Tuthy Feminisosialistha

Kamis, 23 Mei 2013

I Remember, My Nigth

Wajahnya sedikit berminyak tapi terlihat juga sedikit kesegaran, kupikir dalam tidur dia masih sempat bermimpi tentang hijau, mungkin karena dia terlalu merah dalam nyata--semangat yang senantiasa berkobar-kobar bagai nyala api yang siap membakar; ya, lelakiku siap membakar sang tiran, siap mati dalam garda perlawanan--tapi ada yang lucu darinya, merahnya sering menjadikannya pemarah hingga dua kepribadiannya--yang "manis" dan "jahat"--menyatu dalam jiwanya yang labil.

Oh ya, semalaman bersama. Menemaniku mengisi undangan sebagai fasilitator di kampus (Bulsyet dengan ruang-ruang diskusi, mentok katanya), beranjak ke kota malam & bercengkrama dengan akar-akar rumput kecil yang terserabut oleh dominasi modal serta tergusur dalam kubangan ilusi tentang "sejahtera".

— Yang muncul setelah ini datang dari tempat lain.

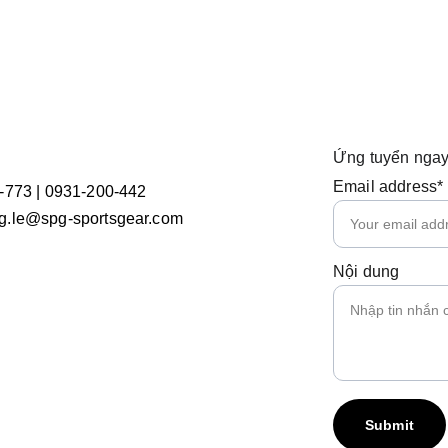
Ứng tuyển ngay
Email address*
-773 | 0931-200-442
.le@spg-sportsgear.com
Nội dung
Submit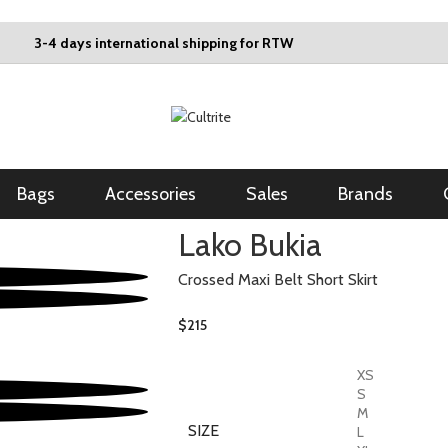
3-4 days international shipping for RTW
Bags
Accessories
Sales
Brands
Lako Bukia
Crossed Maxi Belt Short Skirt
$
215
XS
S
M
SIZE
L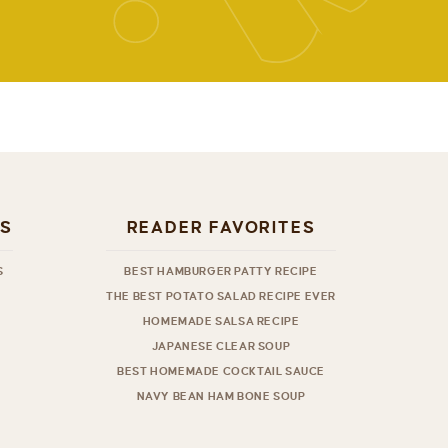
ES
READER FAVORITES
S
BEST HAMBURGER PATTY RECIPE
THE BEST POTATO SALAD RECIPE EVER
HOMEMADE SALSA RECIPE
JAPANESE CLEAR SOUP
BEST HOMEMADE COCKTAIL SAUCE
NAVY BEAN HAM BONE SOUP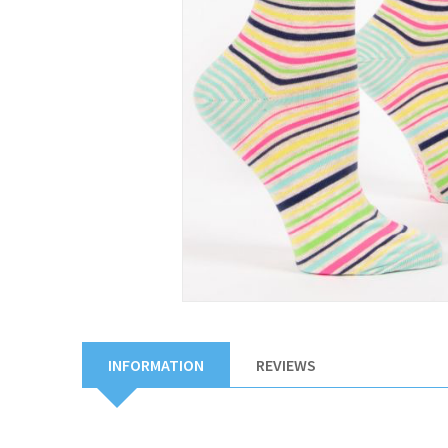
INFORMATION
REVIEWS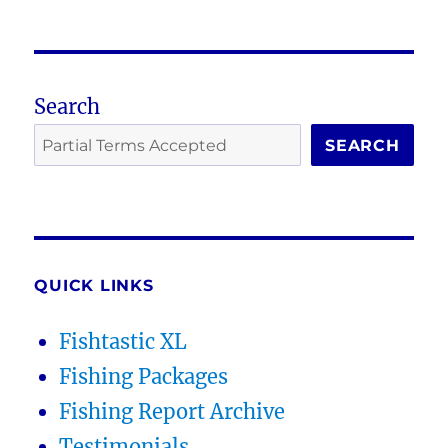
Search
SEARCH
QUICK LINKS
Fishtastic XL
Fishing Packages
Fishing Report Archive
Testimonials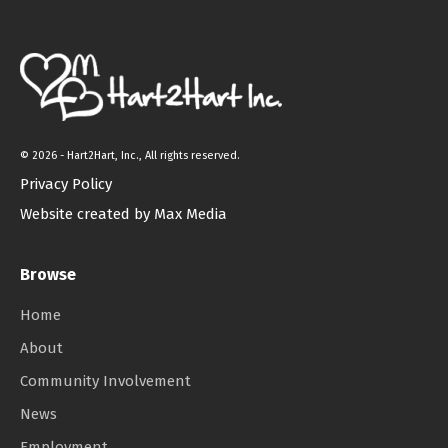
©
2026 - Hart2Hart, Inc., All rights reserved.
Privacy Policy
Website created by Max Media
Browse
Home
About
Community Involvement
News
Employment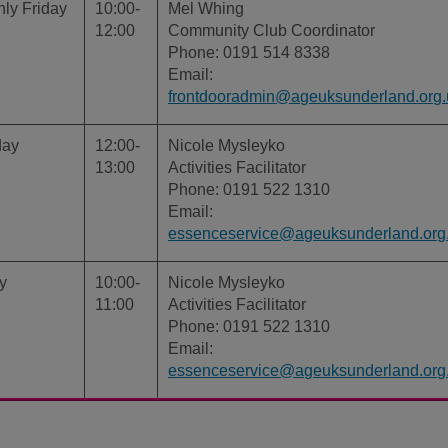
ly Friday
10:00-
Mel Whing
12:00
Community Club Coordinator
Phone: 0191 514 8338
Email:
frontdooradmin@ageuksunderland.org.
day
12:00-
Nicole Mysleyko
13:00
Activities Facilitator
Phone: 0191 522 1310
Email:
essenceservice@ageuksunderland.org
y
10:00-
Nicole Mysleyko
11:00
Activities Facilitator
Phone: 0191 522 1310
Email:
essenceservice@ageuksunderland.org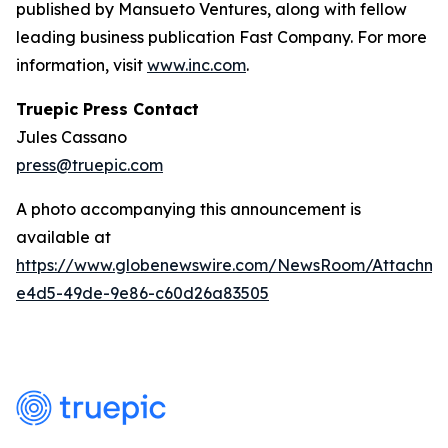
published by Mansueto Ventures, along with fellow
leading business publication Fast Company. For more
information, visit
www.inc.com
.
Truepic Press Contact
Jules Cassano
press@truepic.com
A photo accompanying this announcement is
available at
https://www.globenewswire.com/NewsRoom/Attachme
e4d5-49de-9e86-c60d26a83505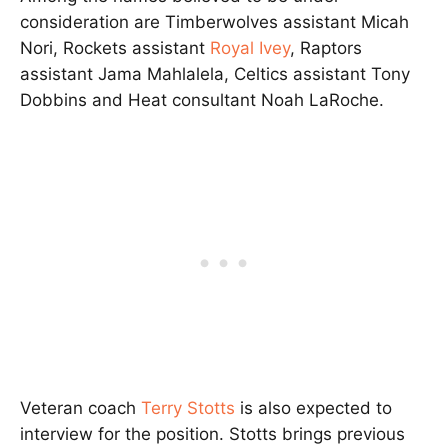
consideration are Timberwolves assistant Micah
Nori, Rockets assistant
Royal Ivey
, Raptors
assistant Jama Mahlalela, Celtics assistant Tony
Dobbins and Heat consultant Noah LaRoche.
Veteran coach
Terry Stotts
is also expected to
interview for the position. Stotts brings previous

Lalu, lelakiku mengajakku pulang (ke gubuk derita, begitu kata Bang Mansur. S); di teras rumah dia marah! marah karena sikap kawanku yang tak pantas menurutnya, aku memilih diam sampai akhirnya emosinya dilampiaskan lewat sebuah kecupan manis penuh cinta di jidatku. Agh, lelakiku... semakin merasuki kalbu yang terdalam (kata Ungu). Dia beranjak berdiri dan masuk kedalam rumah (maksudnya gubuk derita), sementara aku masih duduk dengan sebuah buku harian yang hendak kugoreskan tinta hitam (bkn tinta emas karena kami tak cakup uang tuk' memilikinya), tentang kisahku malam ini bersama lelakiku.

Lelakiku keluar lagi (lagi: dari dalam gubuk derita) tapi aneh, dia keluar dengan lantunan "tifa" dari suaranya disertai gerakan "soya-soya" oleh tubuhnya penuh semangat.... ya, lelakiku berperingai aneh tapi aku suka caranya meluapkan amarahnya, aku tersenyum sambil melihatnya yang tetap asik (tanpa beban apalagi harta) menari-nari dalam kegundahannya akan sakitnya bumi yang tergores peradaban kotor. Kaki dan tangannya memacu dengan lincah, hebat! dia benar-benar paham dengan setiap makna dalam gerakan soya-soya yang dilakoninya.

Malam semakin pekat dan lelakikupun lelah (mungkin) hingga direbahkan kepalanya di dadaku sembari bermanja tentang lelahnya, akupun membelai kepalanya. Kutahu, lelakiku terlalu berpura-pura kuat, bersembunyi sejuta kerapuhannya dibalik setitk ketegarannya (mengutip bahasanya).

Larut malam hendak kami taklukan (sometime: mata "rongo" tidak kuat menahan kantuk), berdiskusi tentang lapar, sakit, miskin... ya, kami bagian dari mereka... akar rumput yang tak harus dikasihani tapi harus diperjuangkan (karena mereka telah melawan, begitu kata guruku, guru kami).